Radiate Sunshine by Eating Sunchokes

Years ago, I saw this Instagram post that said something about people who are “sunshine in human form.”

I remember being really struck by this.

There are few things that I love as much as the sun. The warmth, the glow, the energy it provides, the way it signals when the day starts and ends. The way it feels when sunbeams radiate on your face, providing nature’s spotlight directly on you.

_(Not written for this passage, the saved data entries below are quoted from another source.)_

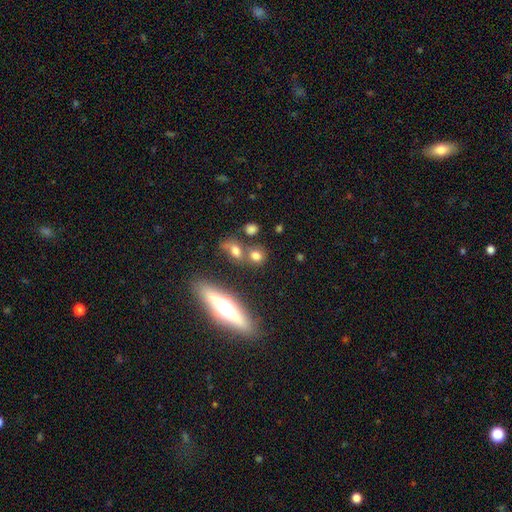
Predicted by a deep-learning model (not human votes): Morphology: type=smooth (70%); roundness=round (67%); merging=none (64%).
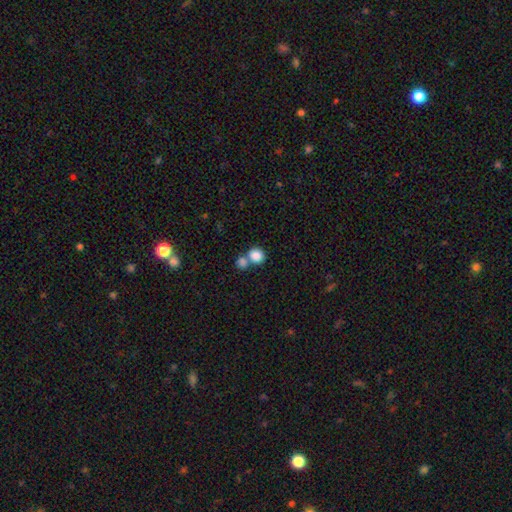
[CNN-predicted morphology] Smooth or featured? smooth (85%)
How rounded? round (80%)
Merging? none (45%)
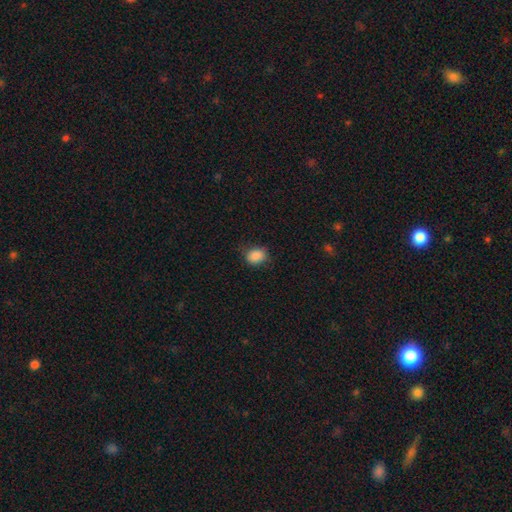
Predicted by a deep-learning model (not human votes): Overall: smooth (87%). How rounded: round (51%; in between 48%). Merging: none (77%).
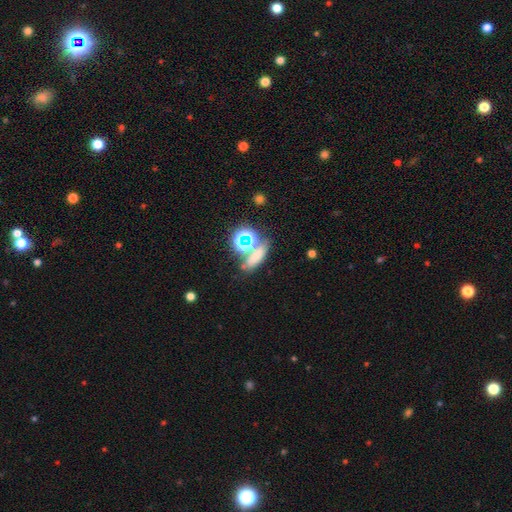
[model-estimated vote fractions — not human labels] The model was most divided on "how rounded": in between: 45%, cigar-shaped: 30%, round: 25%. More confident: merging — none (61%); smooth or featured — smooth (60%).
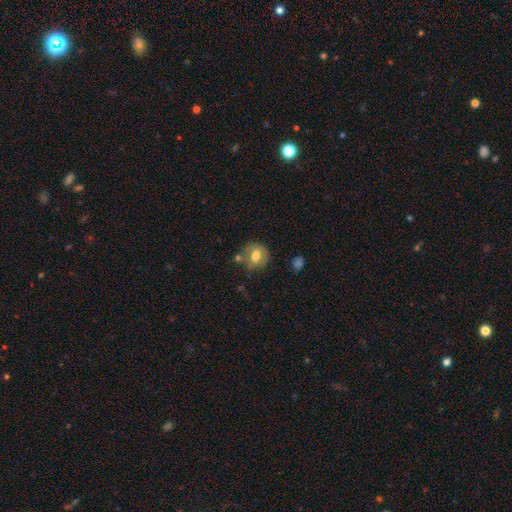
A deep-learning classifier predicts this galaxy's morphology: Smooth or featured?
  - smooth: 68% *
  - featured or disk: 23%
  - star or artifact: 9%
How rounded?
  - round: 71% *
  - in between: 28%
  - cigar-shaped: 1%
Merging?
  - none: 66% *
  - minor disturbance: 19%
  - merger: 9%
  - major disturbance: 6%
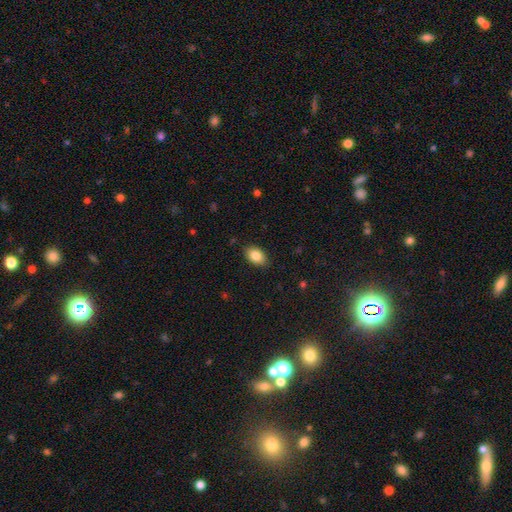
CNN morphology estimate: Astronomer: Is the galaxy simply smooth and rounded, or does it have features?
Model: smooth — 86%.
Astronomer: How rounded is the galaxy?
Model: in between — 87%.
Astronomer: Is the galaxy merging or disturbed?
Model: none — 87%.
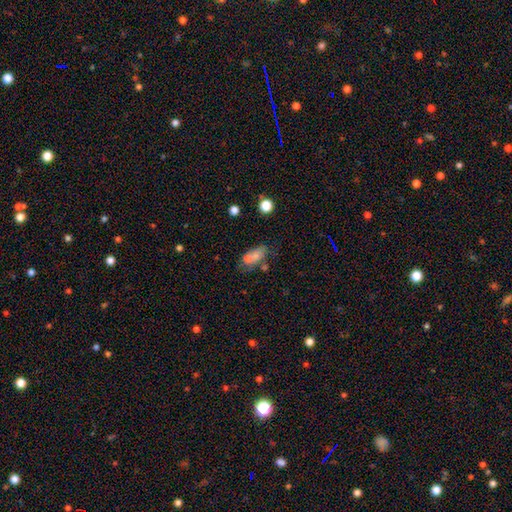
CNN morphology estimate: The model was most divided on "merging": none: 42%, merger: 33%, minor disturbance: 16%, major disturbance: 9%. More confident: how rounded — in between (70%); smooth or featured — smooth (61%).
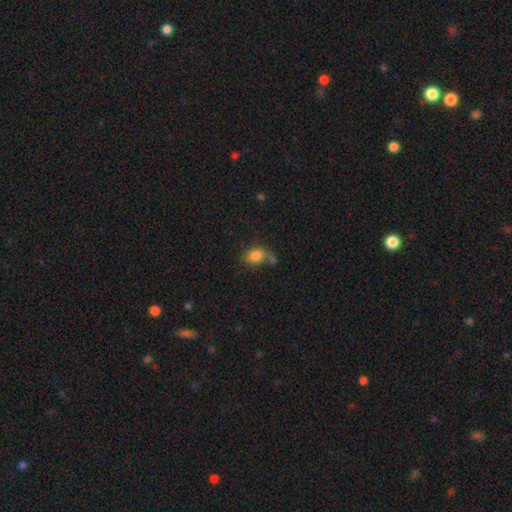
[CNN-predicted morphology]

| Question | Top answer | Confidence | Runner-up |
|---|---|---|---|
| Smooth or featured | smooth | 83% | star or artifact (10%) |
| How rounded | in between | 61% | round (38%) |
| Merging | none | 48% | merger (23%) |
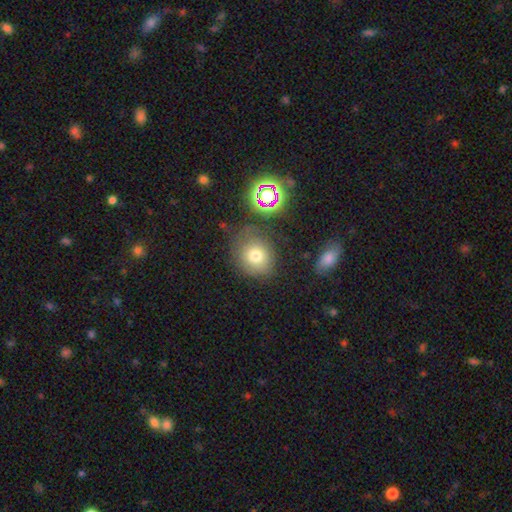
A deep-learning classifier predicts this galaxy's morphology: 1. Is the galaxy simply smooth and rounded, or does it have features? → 70% smooth, 17% star or artifact, 13% featured or disk.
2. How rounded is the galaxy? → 78% round, 21% in between, 1% cigar-shaped.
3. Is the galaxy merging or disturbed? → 69% none, 18% minor disturbance, 8% major disturbance, 5% merger.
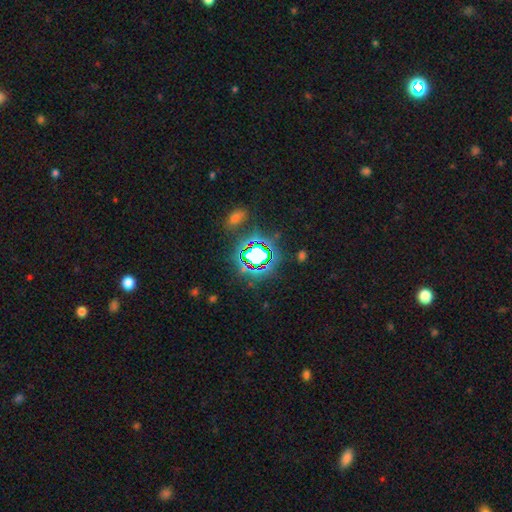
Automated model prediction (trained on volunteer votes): The model was most divided on "smooth or featured": star or artifact: 68%, smooth: 21%, featured or disk: 11%.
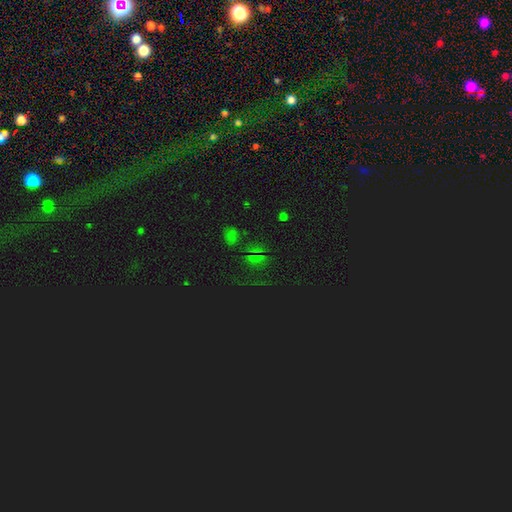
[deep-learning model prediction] Morphology: type=star or artifact (65%).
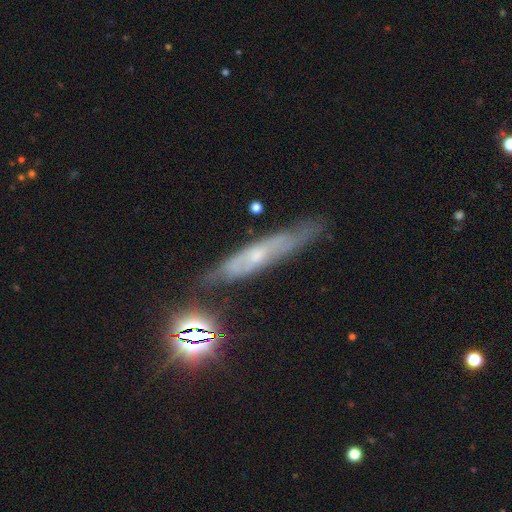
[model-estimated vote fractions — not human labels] A featured or disk galaxy (59%) viewed edge-on (56%). Merging: none (70%).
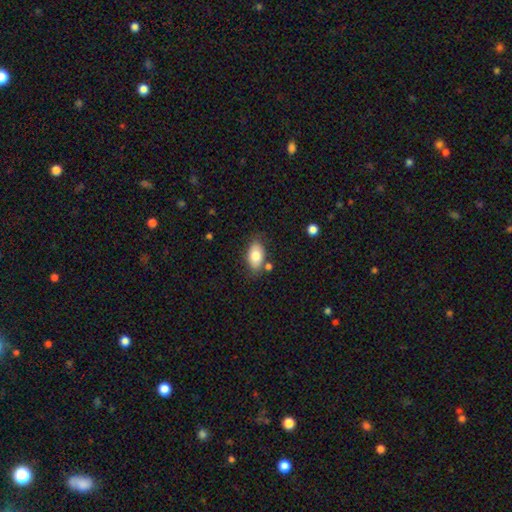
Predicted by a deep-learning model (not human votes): A smooth galaxy with no disk features (79%) that is in between round and cigar-shaped (92%). Merging: none (77%).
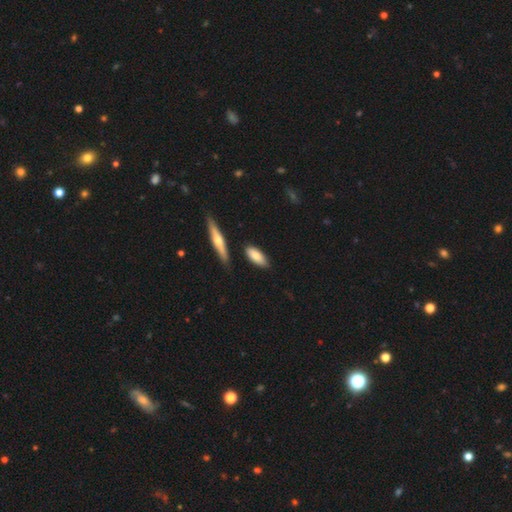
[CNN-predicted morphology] Q: Smooth or featured?
A: smooth (77%); runner-up: featured or disk (18%)
Q: How rounded?
A: in between (78%); runner-up: cigar-shaped (20%)
Q: Merging?
A: none (81%); runner-up: minor disturbance (12%)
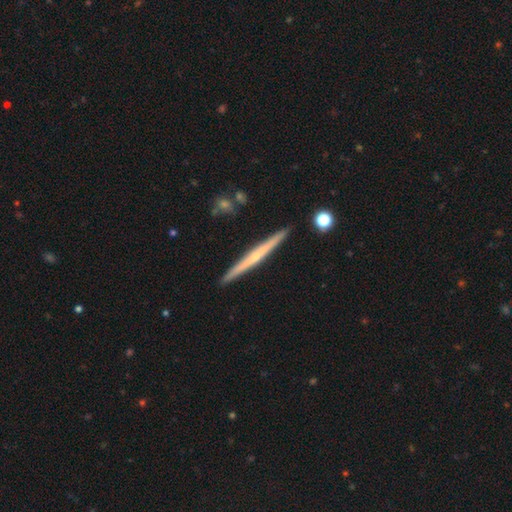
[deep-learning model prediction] Q: Smooth or featured?
A: featured or disk (64%); runner-up: smooth (30%)
Q: Edge-on disk?
A: yes (98%); runner-up: no (2%)
Q: Edge-on bulge?
A: none (52%); runner-up: rounded (44%)
Q: Merging?
A: none (92%); runner-up: minor disturbance (6%)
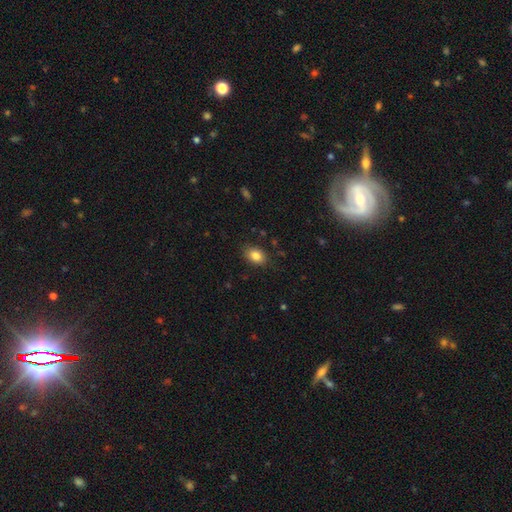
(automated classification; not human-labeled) Smooth or featured? Predicted: smooth (p=0.84). How rounded? Predicted: in between (p=0.79). Merging? Predicted: none (p=0.83).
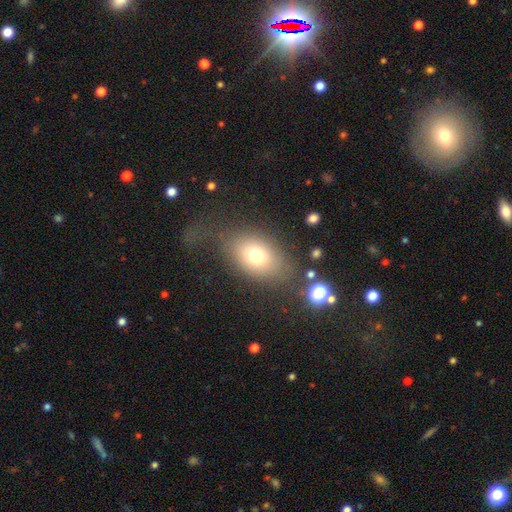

When I read that post, I remember thinking, “I’m not sunshine in human form, but I strive to be some day.”

My Bloating Issues

There are a lot of reasons why I wasn’t sunshine in human form.

I was insecure, irritable all the time, and afraid to be myself.

And although there were several causes to this, one big factor was always my gut health.

I had chronic constipation from the time I was 2 years old. By the time I was 18, I was dependent on laxatives. At 19, I had a colonoscopy. By 22, I was getting violently sick most days. By 24, my stomach would bloat out like an inflatable pool toy almost every time I ate.

I hated how round my belly was all the time.

I hated how I could never rely on my body to look a certain way.

I hated how it affected my school, work, and social life.

But more so than anything else, I hated the lack of control I felt over my life.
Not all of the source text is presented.